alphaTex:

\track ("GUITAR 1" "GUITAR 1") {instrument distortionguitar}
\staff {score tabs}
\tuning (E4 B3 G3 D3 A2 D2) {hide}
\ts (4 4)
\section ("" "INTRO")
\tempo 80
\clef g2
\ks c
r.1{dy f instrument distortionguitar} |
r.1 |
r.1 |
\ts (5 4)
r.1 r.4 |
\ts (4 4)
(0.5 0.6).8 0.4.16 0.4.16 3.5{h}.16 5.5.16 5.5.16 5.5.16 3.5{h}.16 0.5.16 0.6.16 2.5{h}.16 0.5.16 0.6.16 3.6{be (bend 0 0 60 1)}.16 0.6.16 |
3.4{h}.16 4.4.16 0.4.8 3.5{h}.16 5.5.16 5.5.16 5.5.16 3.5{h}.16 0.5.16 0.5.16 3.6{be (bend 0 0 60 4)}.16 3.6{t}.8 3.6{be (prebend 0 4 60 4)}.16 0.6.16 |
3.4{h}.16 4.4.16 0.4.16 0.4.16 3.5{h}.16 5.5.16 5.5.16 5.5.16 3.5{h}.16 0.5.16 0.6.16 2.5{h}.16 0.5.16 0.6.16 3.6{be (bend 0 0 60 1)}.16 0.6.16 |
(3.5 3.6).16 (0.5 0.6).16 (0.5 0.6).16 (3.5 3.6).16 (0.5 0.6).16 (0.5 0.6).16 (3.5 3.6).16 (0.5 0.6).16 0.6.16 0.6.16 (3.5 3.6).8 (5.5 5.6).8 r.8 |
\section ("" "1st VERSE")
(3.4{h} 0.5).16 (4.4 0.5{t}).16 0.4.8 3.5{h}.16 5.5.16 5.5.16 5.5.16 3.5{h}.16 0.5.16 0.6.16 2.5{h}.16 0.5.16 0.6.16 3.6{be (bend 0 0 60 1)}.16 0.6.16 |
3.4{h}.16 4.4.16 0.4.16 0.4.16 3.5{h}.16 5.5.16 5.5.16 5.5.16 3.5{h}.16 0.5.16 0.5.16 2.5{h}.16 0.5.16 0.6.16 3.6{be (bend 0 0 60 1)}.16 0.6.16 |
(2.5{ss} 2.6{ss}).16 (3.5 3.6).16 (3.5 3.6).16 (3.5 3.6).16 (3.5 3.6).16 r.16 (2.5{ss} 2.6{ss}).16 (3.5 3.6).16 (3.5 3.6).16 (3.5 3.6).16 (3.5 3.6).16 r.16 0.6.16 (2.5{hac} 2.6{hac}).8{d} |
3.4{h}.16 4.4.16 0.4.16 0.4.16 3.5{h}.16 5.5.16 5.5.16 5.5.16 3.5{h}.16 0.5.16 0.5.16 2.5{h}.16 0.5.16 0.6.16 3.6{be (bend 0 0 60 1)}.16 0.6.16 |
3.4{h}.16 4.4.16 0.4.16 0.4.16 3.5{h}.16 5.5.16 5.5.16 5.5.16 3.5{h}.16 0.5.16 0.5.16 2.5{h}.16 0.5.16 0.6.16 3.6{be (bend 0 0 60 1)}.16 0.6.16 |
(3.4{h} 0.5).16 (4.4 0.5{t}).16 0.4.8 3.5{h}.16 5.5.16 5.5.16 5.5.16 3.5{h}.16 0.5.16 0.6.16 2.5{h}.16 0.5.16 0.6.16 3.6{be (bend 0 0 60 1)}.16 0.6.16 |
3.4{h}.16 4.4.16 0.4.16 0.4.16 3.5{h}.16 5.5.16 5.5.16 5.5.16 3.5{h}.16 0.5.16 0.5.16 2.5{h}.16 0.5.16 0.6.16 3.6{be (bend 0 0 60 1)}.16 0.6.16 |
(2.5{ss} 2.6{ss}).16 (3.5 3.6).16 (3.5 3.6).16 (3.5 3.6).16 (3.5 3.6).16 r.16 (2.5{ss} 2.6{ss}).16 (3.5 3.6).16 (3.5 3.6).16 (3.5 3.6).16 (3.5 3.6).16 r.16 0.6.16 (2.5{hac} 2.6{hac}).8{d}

--

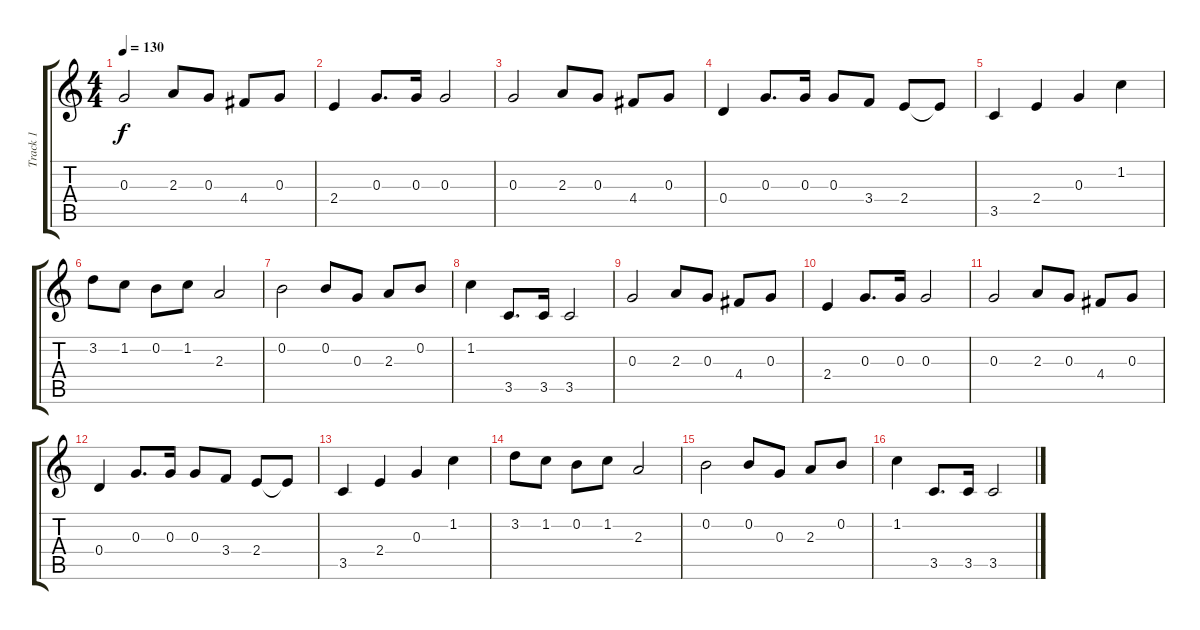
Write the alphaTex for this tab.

Your goal: Identify every line above that contains the string "distortionguitar" and copy each of those lines in full.

Answer to this task:
\track ("GUITAR 1" "GUITAR 1") {instrument distortionguitar}
r.1{dy f instrument distortionguitar} |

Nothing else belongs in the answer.